I just purchased a few Highland Cattle to start a small Fold.  I plan to fence in a pasture that I am renting, I need to use solar or battery because there is no power.  

Do you have a good experience with a certain charger?


----------



## looptloop (Apr 21, 2010)

I've heard great things about Premier 1, they have 2 Solar units coming out the first week of May. PRS 50, PRS 100.

www.premier1supplies.com


----------



## patandchickens (Apr 21, 2010)

Rarely does it make sense (from a practical or economic standpoint) to buy a solar unit. They end up costing more and giving you less, as compared to a battery unit.

Your real choice is between a rechargeable and nonrechargable battery fencer.
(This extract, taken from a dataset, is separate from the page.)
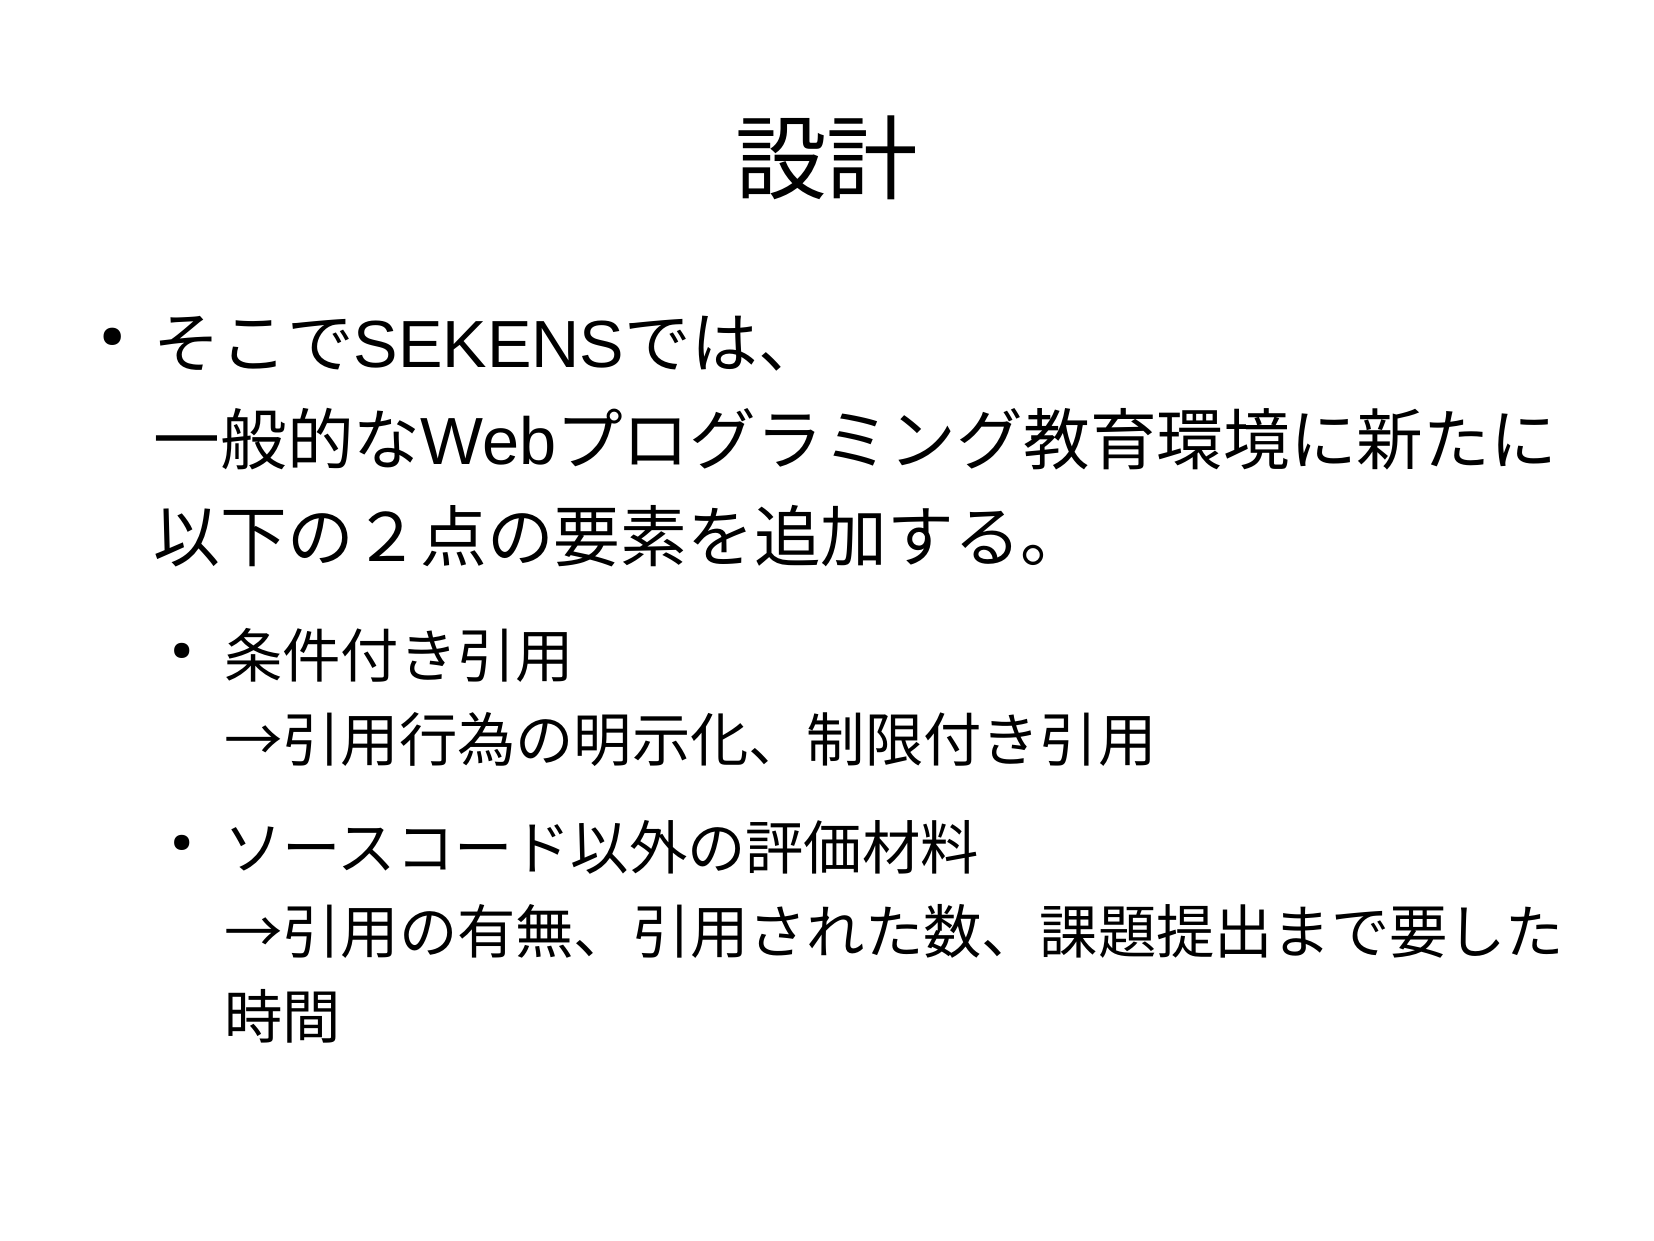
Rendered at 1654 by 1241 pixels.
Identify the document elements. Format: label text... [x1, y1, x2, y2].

list そこでSEKENSでは、 一般的なWebプログラミング教育環境に新たに以下の２点の要素を追加する。 条件付き引用 →引用行為の明示化、制限付き引用 ソースコード以外の評価材料 →引用の有無、引用された数、課題提出まで要した時間 [82, 290, 1571, 1109]
title 設計 [82, 49, 1571, 257]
You'd have to work out the (projected) costs to figure out which will make better financial sense over five years or so.

Of farm-store type chargers, I've been happy with Zareba, Red Snapp'r is not so bad, really anything that is not super cheap is "okay". The units Premier sells are probably quite good, as far as I can tell (I only own one, one of the Kube plug-ins), although not your cheapest option.
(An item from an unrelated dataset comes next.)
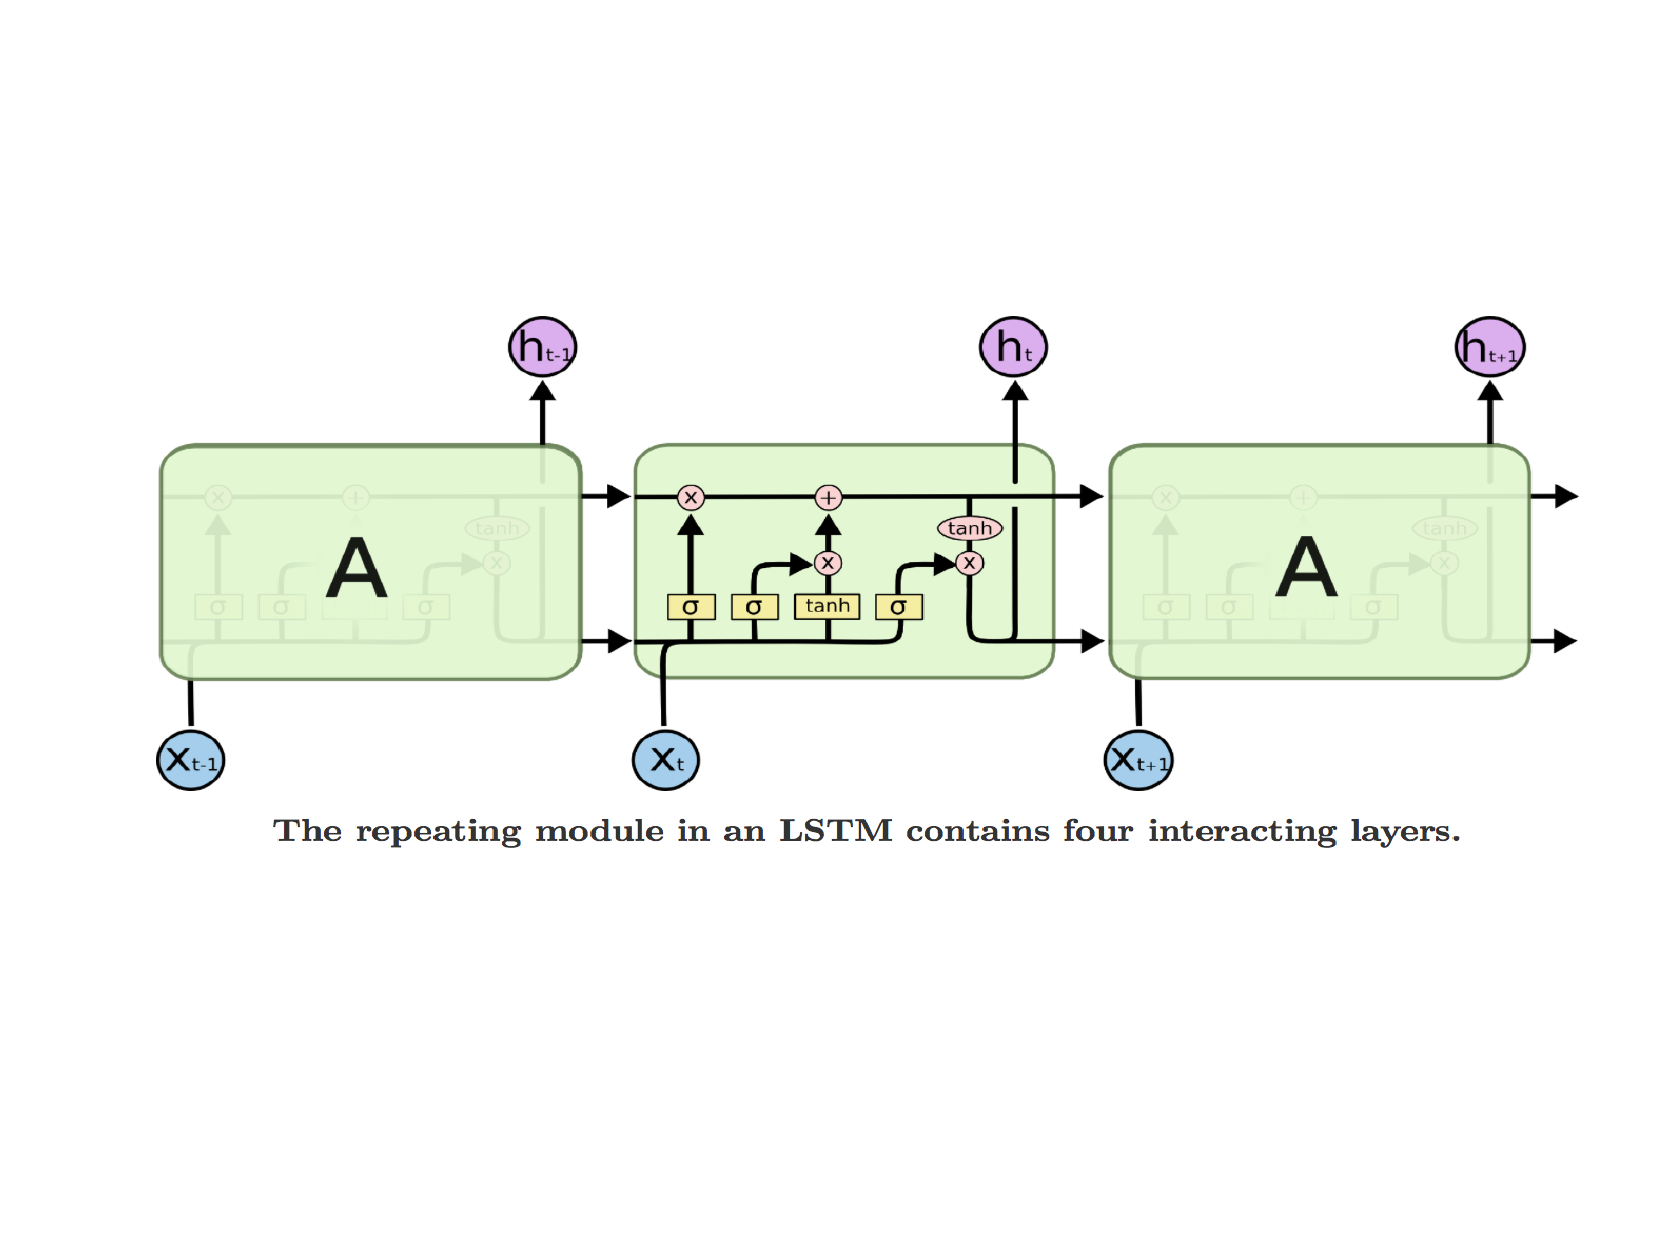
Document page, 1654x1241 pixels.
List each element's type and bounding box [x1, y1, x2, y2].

picture [141, 301, 1591, 865]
Really what you need is to figure out is the specs for what you need, and then go shopping with that in mind. 

Specs will depend on the total length of fencewire you will be running (not the length of the *fence*, but the length of the *wire*, e.g. a mile-long single wire is only one-quarter the load of a mile-long four-wire fence), how much resistance the wire or other fence material has (some things, like electronet or cheap electric tape, have MUCH higher resistance than, say, 15-gauge aluminum wire), how much charge you require the fence to carry (e.g. fencing predators out is a lot different than fencing cows *in*), how much weed load you expect the fence to sometimes have, and whether you need this to work in dry or frozen/snowy conditions or only in damp-soil-green-grass times of year.
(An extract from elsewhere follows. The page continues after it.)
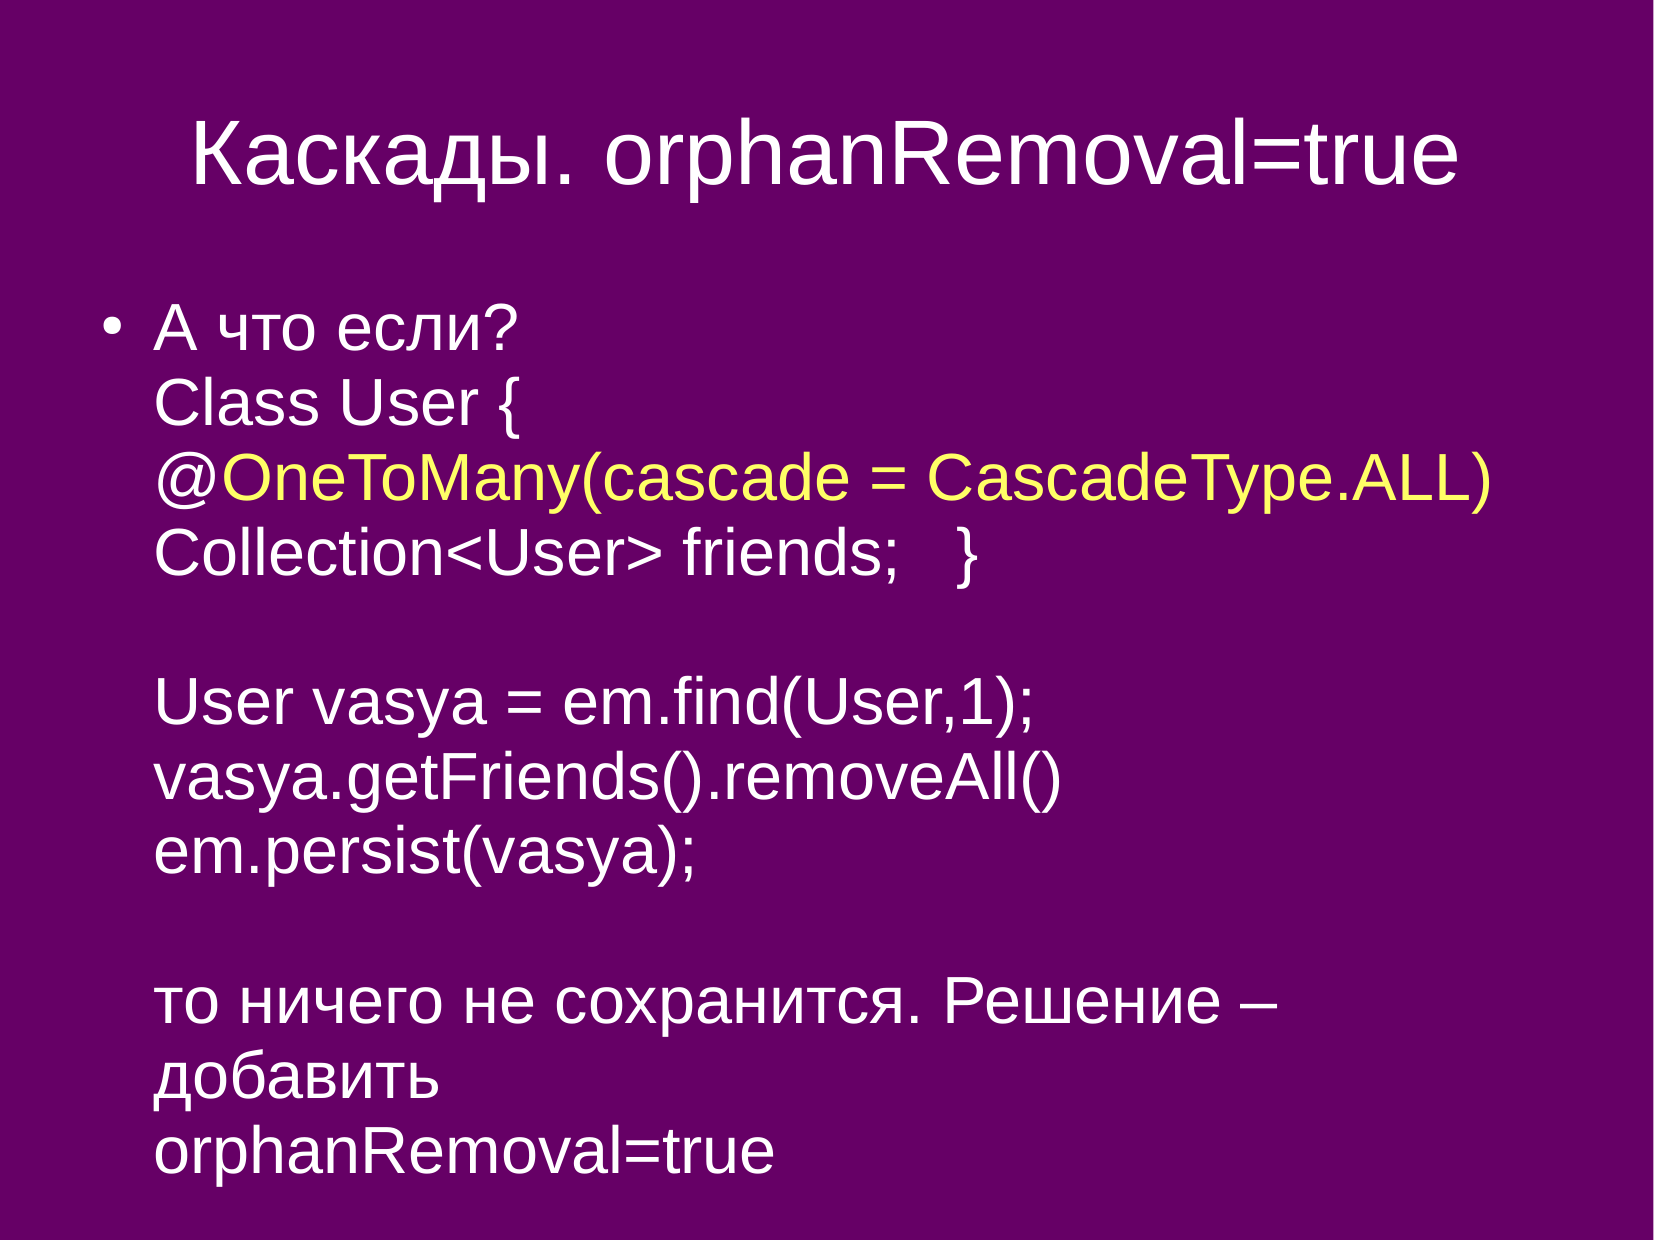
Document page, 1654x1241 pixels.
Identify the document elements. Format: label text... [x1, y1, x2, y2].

TOTALLY IGNORE any of this "energizes X miles of fence" crapola you see on fencer packaging or catalog copy -- it means next to nothing, it *certainly* does not mean what it literally says.

Good luck, have fun,

Pat


----------



## West Wind Acres (Apr 21, 2010)

patandchickens said:
			
		

> Rarely does it make sense (from a practical or economic standpoint) to buy a solar unit. They end up costing more and giving you less, as compared to a battery unit.
> 
> Your real choice is between a rechargeable and nonrechargable battery fencer. You'd have to work out the (projected) costs to figure out which will make better financial sense over five years or so.
> 
> ...


Is the red zap that you have solar?  I was looking at the LIS3B today it is around $150.  I have a hard time finding/understanding the specs on the zappers.  At most I will be running 3 miles of 12 or 14 guage 2 wire.  Most likely I will section it off and only run areas as they are being used maybe 1/10th of the whole space at any given time.


----------



## Royd Wood (Apr 21, 2010)

we use 2 solar red Snap LIS10B for cattle sheep horses year round useage and have had no probs for over 2 years


----------